La protesta di una minoranza di genitori dei bambini alunni dell’istituto ha fatto scoppiare il caso del “Pisacane”. La ragione di questa protesta è che sono troppi i bambini stranieri nella scuola.
L’associazione Asinitas è stata chiamata a collaborare con le insegnanti. È nato un singolare esperimento di integrazione che coinvolge i bambini, le insegnanti e i genitori. Si dovrà mettere in scena il Mago di Oz, una storia che – non casualmente – presenta personaggi nei quali vibrano i sentimenti anche sotto le spoglie di un uomo di latta e capaci di risolvere i problemi anche se spaventapasseri senza cervello.

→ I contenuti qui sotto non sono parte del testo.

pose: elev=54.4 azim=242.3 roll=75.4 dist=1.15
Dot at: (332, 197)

Il film di Giulio Cederna e Angelo Loy, nato con la collaborazione di Cecilia Batoli dell’associazione Asinitas, è la cronaca di questo percorso, è il racconto delle difficoltà della scuola davanti a queste proteste, ma anche quello delle storie che si incrociano frequentando la scuola “Pisacane” che appare un vero fortino sotto assedio nel quale emerge il coraggio e la determinazione del corpo insegnante.

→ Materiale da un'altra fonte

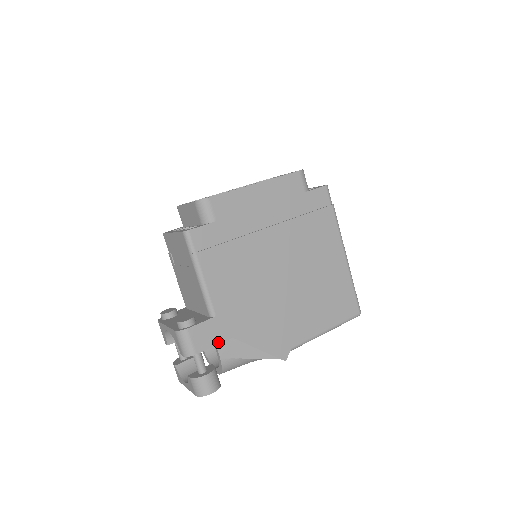
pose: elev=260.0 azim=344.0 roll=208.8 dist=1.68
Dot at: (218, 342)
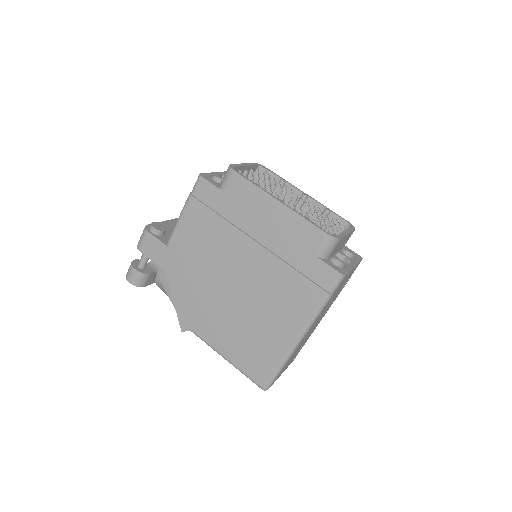
Dot at: (156, 262)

Cederna e Loy raccontano con partecipazione la difficile realtà posta all’attenzione della cronaca e con altrettanta spontanea vivacità la messa in scena del racconto di Lyman Frank Baum. Una scuola italiana valorizza, attraverso i primi piani, i volti dei bambini, il racconto delle relazioni che i piccoli protagonisti sanno creare tra di loro o con gli adulti. Il film di Cederna e Loy si aggiunge, in positivo, al novero degli altri titoli che in questi ultimi due anni hanno esplorato i luoghi primari della cultura in Italia. Non vi è dubbio che dietro questa urgenza di raccontare la scuola esista un disagio da una parte, avvertito dalla sensibilità autoriale e la voglia, dall’altra, di rendere pubblica ogni vicenda, ma perfino la quotidianità come si è visto anche in questa edizione del festival. Non sarebbe altrimenti spiegabile la disponibilità dimostrata dall’intero corpo scolastico nei confronti di Marco Santarelli e anche degli stessi genitori nei confronti di Giulio Cederna e Angelo Loy. Ma soprattutto Una scuola italiana racconta un pezzo d’Italia che si riflette nelle aule scolastiche. Per questa ragione questo non è soltanto un film sulla scuola, ma soprattutto un lavoro che con straordinario equilibrio riporta la cronaca dentro il cinema. Cederna e Loy mostrano la vita dentro quella scuola e la vita non ha nazionalità.